EXTRACTED MATERIAL
--------

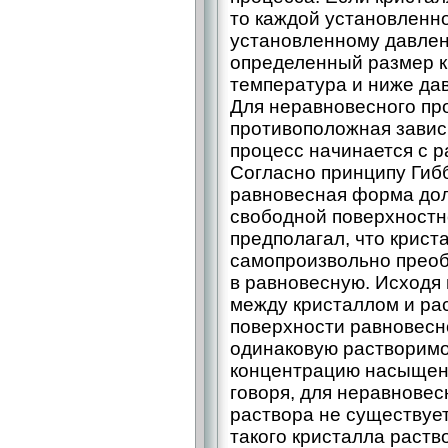
то каждой установленн
установленному давлен
определенный размер к
температура и ниже дав
Для неравновесного пр
противоположная зависи
процесс начинается с р
Согласно принципу Гибб
равновесная форма до
свободной поверхностно
предполагал, что крис
самопроизвольно прео
в равновесную. Исходя 
между кристаллом и ра
поверхности равновесн
одинаковую растворимо
концентрацию насыщения
говоря, для неравнове
раствора не существует
такого кристалла раств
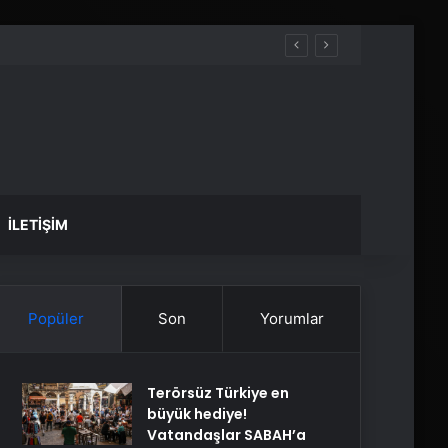
İLETIŞIM
Popüler
Son
Yorumlar
Terörsüz Türkiye en
büyük hediye!
Vatandaşlar SABAH’a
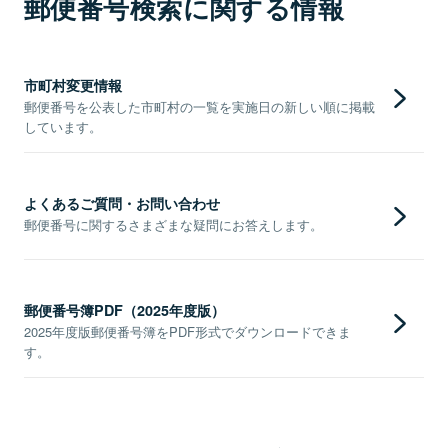
郵便番号検索に関する情報
市町村変更情報
郵便番号を公表した市町村の一覧を実施日の新しい順に掲載
しています。
よくあるご質問・お問い合わせ
郵便番号に関するさまざまな疑問にお答えします。
郵便番号簿PDF（2025年度版）
2025年度版郵便番号簿をPDF形式でダウンロードできま
す。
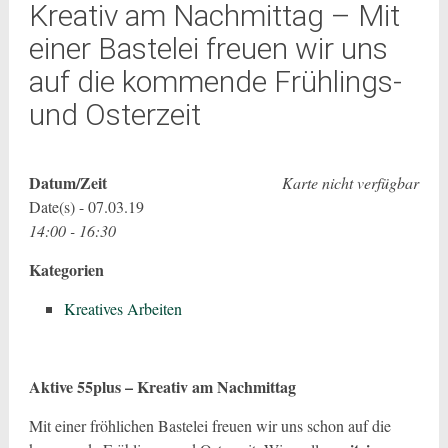
Kreativ am Nachmittag – Mit
einer Bastelei freuen wir uns
auf die kommende Frühlings-
und Osterzeit
Datum/Zeit
Karte nicht verfügbar
Date(s) - 07.03.19
14:00 - 16:30
Kategorien
Kreatives Arbeiten
Akt
ive 55plus – Kreativ am Nachmittag
Mit einer fröhlichen Bastelei freuen wir uns schon auf die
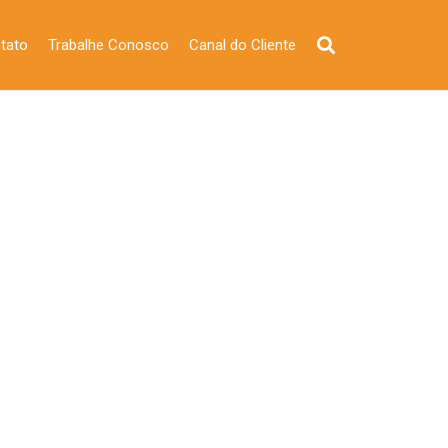
tato
Trabalhe Conosco
Canal do Cliente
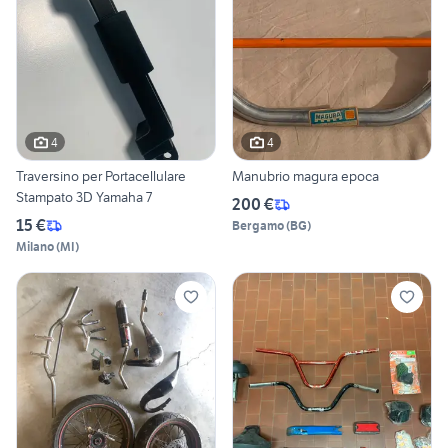
4
4
Traversino per Portacellulare
Manubrio magura epoca
Stampato 3D Yamaha 7
200 €
15 €
Bergamo
(
BG
)
Milano
(
MI
)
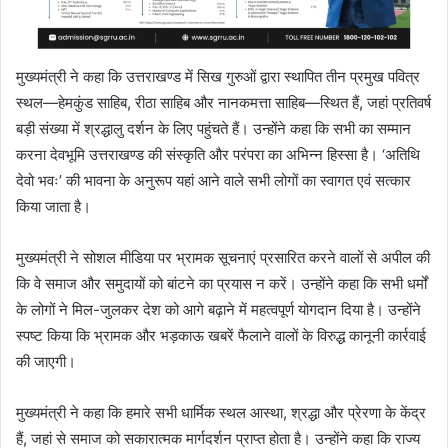
मुख्यमंत्री ने कहा कि उत्तराखण्ड में सिख गुरुओं द्वारा स्थापित तीन प्रमुख पवित्र
स्थल—हेमकुंड साहिब, रीठा साहिब और नानकमत्ता साहिब—स्थित हैं, जहां प्रतिवर्ष
बड़ी संख्या में श्रद्धालु दर्शन के लिए पहुंचते हैं। उन्होंने कहा कि सभी का सम्मान
करना देवभूमि उत्तराखण्ड की संस्कृति और परंपरा का अभिन्न हिस्सा है। ‘अतिथि
देवो भवः’ की भावना के अनुरूप यहां आने वाले सभी लोगों का स्वागत एवं सत्कार
किया जाता है।
मुख्यमंत्री ने सोशल मीडिया पर भ्रामक सूचनाएं प्रसारित करने वालों से अपील की
कि वे समाज और समुदायों को बांटने का प्रयास न करें। उन्होंने कहा कि सभी धर्मों
के लोगों ने मिल-जुलकर देश को आगे बढ़ाने में महत्वपूर्ण योगदान दिया है। उन्होंने
स्पष्ट किया कि भ्रामक और भड़काऊ खबरें फैलाने वालों के विरुद्ध कानूनी कार्रवाई
की जाएगी।
मुख्यमंत्री ने कहा कि हमारे सभी धार्मिक स्थल आस्था, श्रद्धा और प्रेरणा के केंद्र
हैं, जहां से समाज को सकारात्मक मार्गदर्शन प्राप्त होता है। उन्होंने कहा कि राज्य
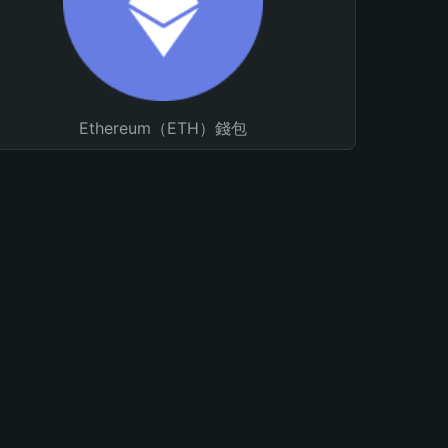
Ethereum（ETH）錢包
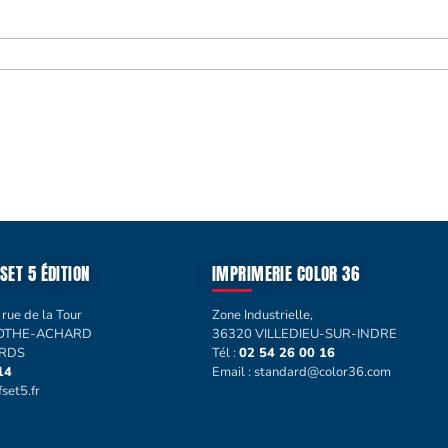
SET 5 ÉDITION
IMPRIMERIE COLOR 36
 rue de la Tour
Zone Industrielle,
MOTHE-ACHARD
36320 VILLEDIEU-SUR-INDRE
ARDS
Tél :
02 54 26 00 16
14
Email :
standard@color36.com
set5.fr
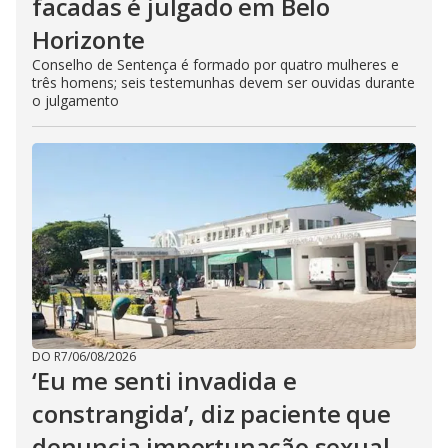
facadas é julgado em Belo
Horizonte
Conselho de Sentença é formado por quatro mulheres e
três homens; seis testemunhas devem ser ouvidas durante
o julgamento
DO R7
/
06/08/2026
‘Eu me senti invadida e
constrangida’, diz paciente que
denuncia importunação sexual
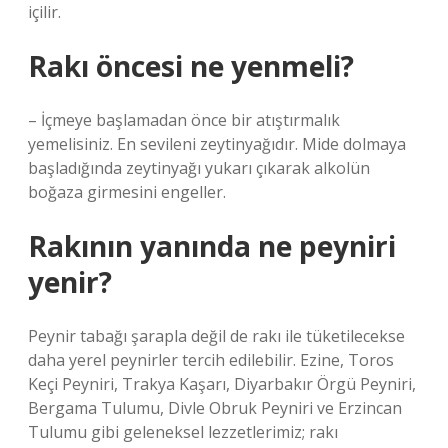
içilir.
Rakı öncesi ne yenmeli?
– İçmeye başlamadan önce bir atıştırmalık
yemelisiniz. En sevileni zeytinyağıdır. Mide dolmaya
başladığında zeytinyağı yukarı çıkarak alkolün
boğaza girmesini engeller.
Rakının yanında ne peyniri
yenir?
Peynir tabağı şarapla değil de rakı ile tüketilecekse
daha yerel peynirler tercih edilebilir. Ezine, Toros
Keçi Peyniri, Trakya Kaşarı, Diyarbakır Örgü Peyniri,
Bergama Tulumu, Divle Obruk Peyniri ve Erzincan
Tulumu gibi geleneksel lezzetlerimiz; rakı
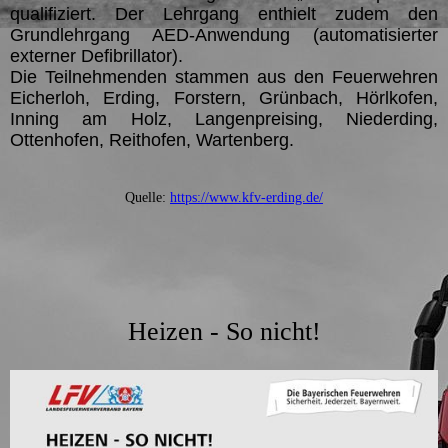
qualifiziert. Der Lehrgang enthielt zudem den
Grundlehrgang AED-Anwendung (automatisierter
externer Defibrillator).
Die Teilnehmenden stammen aus den Feuerwehren
Eicherloh, Erding, Forstern, Grünbach, Hörlkofen,
Inning am Holz, Langenpreising, Niederding,
Ottenhofen, Reithofen, Wartenberg.
Quelle:
https://www.kfv-erding.de/
Heizen - So nicht!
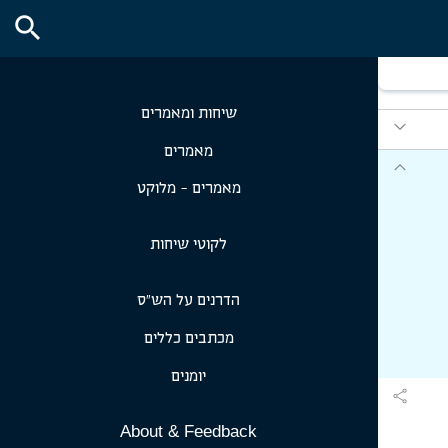
expand_more
search
expand_more
expand_more
שיחות ומאמרים
expand_more
מאמרים
expand_more
מאמרים - מלוקט
לקוטי שיחות
הדרנים על הש״ס
מכתבים כללים
יומנים
share
About & Feedback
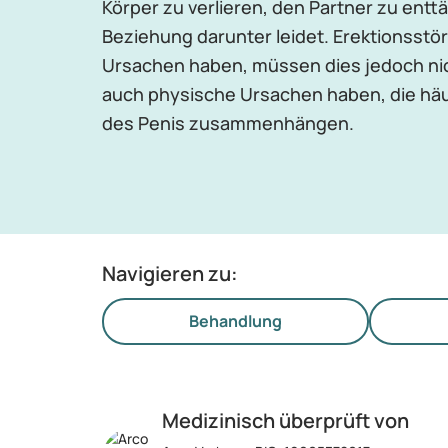
Körper zu verlieren, den Partner zu ent
Beziehung darunter leidet. Erektionsst
Ursachen haben, müssen dies jedoch ni
auch physische Ursachen haben, die häu
des Penis zusammenhängen.
Navigieren zu:
Behandlung
Medizinisch überprüft von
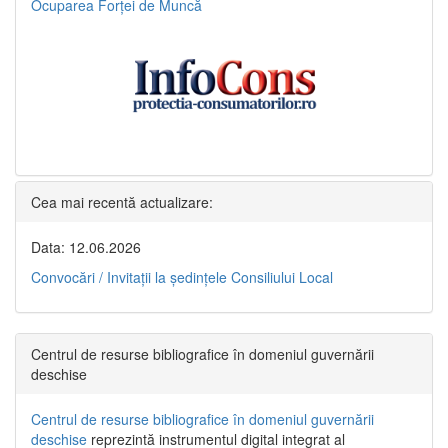
Ocuparea Forței de Muncă
Cea mai recentă actualizare:
Data: 12.06.2026
Convocări / Invitaţii la şedinţele Consiliului Local
Centrul de resurse bibliografice în domeniul guvernării
deschise
Centrul de resurse bibliografice în domeniul guvernării
deschise
reprezintă instrumentul digital integrat al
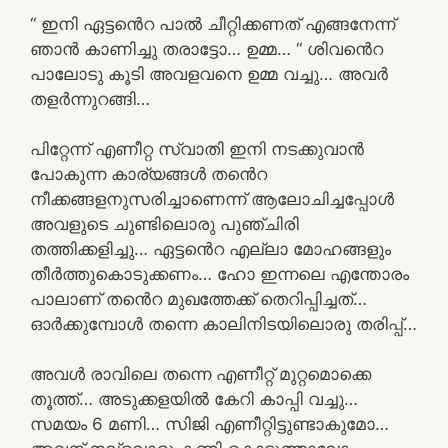
“ ഇനി ഏട്ടൻെറ പാൽ ചീറ്റിക്കണത് എങ്ങനേന്ന്
ഞാൻ കാണിച്ചു തരാട്ടോ… ഉമ്മ… “ ശിവൻെറ
പാലോടു കൂടി അവളവനെ ഉമ്മ വച്ചു… അവർ
തളർന്നുറങ്ങി…
പിറ്റേന്ന് എണീറ്റ സ്വാതി ഇനി നടക്കുവാൻ
പോകുന്ന കാര്യങ്ങൾ തൻെറ
നീക്കങ്ങളനുസരിച്ചാണെന്ന് ആലോചിച്ചപ്പോൾ
അവളുടെ ചുണ്ടിലൊരു പുഞ്ചിരി
തത്തിക്കളിച്ചു… ഏട്ടൻെറ എല്ലാ മോഹങ്ങളും
തീർത്തുകൊടുക്കണം… ഹോ ഇന്നലെ എന്തോരം
പാലാണ് തൻെറ മുഖത്തേക്ക് തെറിപ്പിച്ചത്…
ഓർക്കുമ്പോൾ തന്നെ കാലിനിടയിലൊരു തരിപ്പ്…
അവൾ രാവിലെ തന്നെ എണീറ്റ് മുറ്റമൊക്കെ
തൂത്ത്… അടുക്കളയിൽ കേറി കാപ്പി വച്ചു…
സമയം 6 മണി… സിജി എണീറ്റിട്ടുണ്ടാകുമോ…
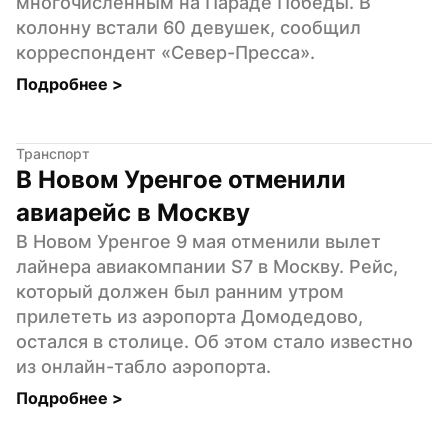
многочисленным на Параде Победы. В 
колонну встали 60 девушек, сообщил 
корреспондент «Север-Пресса».
Подробнее 
>
Транспорт
В Новом Уренгое отменили 
авиарейс в Москву
В Новом Уренгое 9 мая отменили вылет 
лайнера авиакомпании S7 в Москву. Рейс, 
который должен был ранним утром 
прилететь из аэропорта Домодедово, 
остался в столице. Об этом стало известно 
из онлайн-табло аэропорта.
Подробнее 
>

--------

The answer is the whole listing above, written out verbatim, without its pictures.

EXPECTED OUTPUT
то каждой установленн
установленному давлен
определенный размер к
температура и ниже дав
Для неравновесного пр
противоположная зависи
процесс начинается с р
Согласно принципу Гибб
равновесная форма до
свободной поверхностно
предполагал, что крис
самопроизвольно прео
в равновесную. Исходя 
между кристаллом и ра
поверхности равновесн
одинаковую растворимо
концентрацию насыщения
говоря, для неравнове
раствора не существует
такого кристалла раств
İLETIŞIM
Popüler
Son
Yorumlar
Terörsüz Türkiye en
büyük hediye!
Vatandaşlar SABAH’a
郵便番号検索に関する情報
市町村変更情報
郵便番号を公表した市町村の一覧を実施日の新しい順に掲載
しています。
よくあるご質問・お問い合わせ
郵便番号に関するさまざまな疑問にお答えします。
郵便番号簿PDF（2025年度版）
2025年度版郵便番号簿をPDF形式でダウンロードできま
す。
Kreativ am Nachmittag – Mit
einer Bastelei freuen wir uns
auf die kommende Frühlings-
und Osterzeit
Datum/Zeit
Karte nicht verfügbar
Date(s) - 07.03.19
14:00 - 16:30
Kategorien
Kreatives Arbeiten
Akt
ive 55plus – Kreativ am Nachmittag
Mit einer fröhlichen Bastelei freuen wir uns schon auf die
tato
Trabalhe Conosco
Canal do Cliente
4
4
Traversino per Portacellulare
Manubrio magura epoca
Stampato 3D Yamaha 7
200 €
15 €
Bergamo
(
BG
)
Milano
(
MI
)
मुख्यमंत्री ने कहा कि उत्तराखण्ड में सिख गुरुओं द्वारा स्थापित तीन प्रमुख पवित्र
स्थल—हेमकुंड साहिब, रीठा साहिब और नानकमत्ता साहिब—स्थित हैं, जहां प्रतिवर्ष
बड़ी संख्या में श्रद्धालु दर्शन के लिए पहुंचते हैं। उन्होंने कहा कि सभी का सम्मान
करना देवभूमि उत्तराखण्ड की संस्कृति और परंपरा का अभिन्न हिस्सा है। ‘अतिथि
देवो भवः’ की भावना के अनुरूप यहां आने वाले सभी लोगों का स्वागत एवं सत्कार
किया जाता है।
मुख्यमंत्री ने सोशल मीडिया पर भ्रामक सूचनाएं प्रसारित करने वालों से अपील की
कि वे समाज और समुदायों को बांटने का प्रयास न करें। उन्होंने कहा कि सभी धर्मों
के लोगों ने मिल-जुलकर देश को आगे बढ़ाने में महत्वपूर्ण योगदान दिया है। उन्होंने
स्पष्ट किया कि भ्रामक और भड़काऊ खबरें फैलाने वालों के विरुद्ध कानूनी कार्रवाई
की जाएगी।
मुख्यमंत्री ने कहा कि हमारे सभी धार्मिक स्थल आस्था, श्रद्धा और प्रेरणा के केंद्र
हैं, जहां से समाज को सकारात्मक मार्गदर्शन प्राप्त होता है। उन्होंने कहा कि राज्य
Ethereum（ETH）錢包
SET 5 ÉDITION
IMPRIMERIE COLOR 36
 rue de la Tour
Zone Industrielle,
MOTHE-ACHARD
36320 VILLEDIEU-SUR-INDRE
ARDS
Tél :
02 54 26 00 16
14
Email :
standard@color36.com
set5.fr
facadas é julgado em Belo
Horizonte
Conselho de Sentença é formado por quatro mulheres e
três homens; seis testemunhas devem ser ouvidas durante
o julgamento
DO R7
/
06/08/2026
‘Eu me senti invadida e
constrangida’, diz paciente que
denuncia importunação sexual
içilir.
Rakı öncesi ne yenmeli?
– İçmeye başlamadan önce bir atıştırmalık
yemelisiniz. En sevileni zeytinyağıdır. Mide dolmaya
başladığında zeytinyağı yukarı çıkarak alkolün
boğaza girmesini engeller.
Rakının yanında ne peyniri
yenir?
Peynir tabağı şarapla değil de rakı ile tüketilecekse
daha yerel peynirler tercih edilebilir. Ezine, Toros
Keçi Peyniri, Trakya Kaşarı, Diyarbakır Örgü Peyniri,
Bergama Tulumu, Divle Obruk Peyniri ve Erzincan
Tulumu gibi geleneksel lezzetlerimiz; rakı
qualifiziert. Der Lehrgang enthielt zudem den
Grundlehrgang AED-Anwendung (automatisierter
externer Defibrillator).
Die Teilnehmenden stammen aus den Feuerwehren
Eicherloh, Erding, Forstern, Grünbach, Hörlkofen,
Inning am Holz, Langenpreising, Niederding,
Ottenhofen, Reithofen, Wartenberg.
Quelle:
https://www.kfv-erding.de/
Heizen - So nicht!
expand_more
search
expand_more
expand_more
שיחות ומאמרים
expand_more
מאמרים
expand_more
מאמרים - מלוקט
לקוטי שיחות
הדרנים על הש״ס
מכתבים כללים
יומנים
share
About & Feedback
Körper zu verlieren, den Partner zu ent
Beziehung darunter leidet. Erektionsst
Ursachen haben, müssen dies jedoch ni
auch physische Ursachen haben, die häu
des Penis zusammenhängen.
Navigieren zu:
Behandlung
Medizinisch überprüft von
Ocuparea Forței de Muncă
Cea mai recentă actualizare:
Data: 12.06.2026
Convocări / Invitaţii la şedinţele Consiliului Local
Centrul de resurse bibliografice în domeniul guvernării
deschise
Centrul de resurse bibliografice în domeniul guvernării
deschise
reprezintă instrumentul digital integrat al
“ ഇനി ഏട്ടൻെറ പാൽ ചീറ്റിക്കണത് എങ്ങനേന്ന്
ഞാൻ കാണിച്ചു തരാട്ടോ… ഉമ്മ… “ ശിവൻെറ
പാലോടു കൂടി അവളവനെ ഉമ്മ വച്ചു… അവർ
തളർന്നുറങ്ങി…
പിറ്റേന്ന് എണീറ്റ സ്വാതി ഇനി നടക്കുവാൻ
പോകുന്ന കാര്യങ്ങൾ തൻെറ
നീക്കങ്ങളനുസരിച്ചാണെന്ന് ആലോചിച്ചപ്പോൾ
അവളുടെ ചുണ്ടിലൊരു പുഞ്ചിരി
തത്തിക്കളിച്ചു… ഏട്ടൻെറ എല്ലാ മോഹങ്ങളും
തീർത്തുകൊടുക്കണം… ഹോ ഇന്നലെ എന്തോരം
പാലാണ് തൻെറ മുഖത്തേക്ക് തെറിപ്പിച്ചത്…
ഓർക്കുമ്പോൾ തന്നെ കാലിനിടയിലൊരു തരിപ്പ്…
അവൾ രാവിലെ തന്നെ എണീറ്റ് മുറ്റമൊക്കെ
തൂത്ത്… അടുക്കളയിൽ കേറി കാപ്പി വച്ചു…
സമയം 6 മണി… സിജി എണീറ്റിട്ടുണ്ടാകുമോ…
многочисленным на Параде Победы. В 
колонну встали 60 девушек, сообщил 
корреспондент «Север-Пресса».
Подробнее 
>
Транспорт
В Новом Уренгое отменили 
авиарейс в Москву
В Новом Уренгое 9 мая отменили вылет 
лайнера авиакомпании S7 в Москву. Рейс, 
который должен был ранним утром 
прилететь из аэропорта Домодедово, 
остался в столице. Об этом стало известно 
из онлайн-табло аэропорта.
Подробнее 
>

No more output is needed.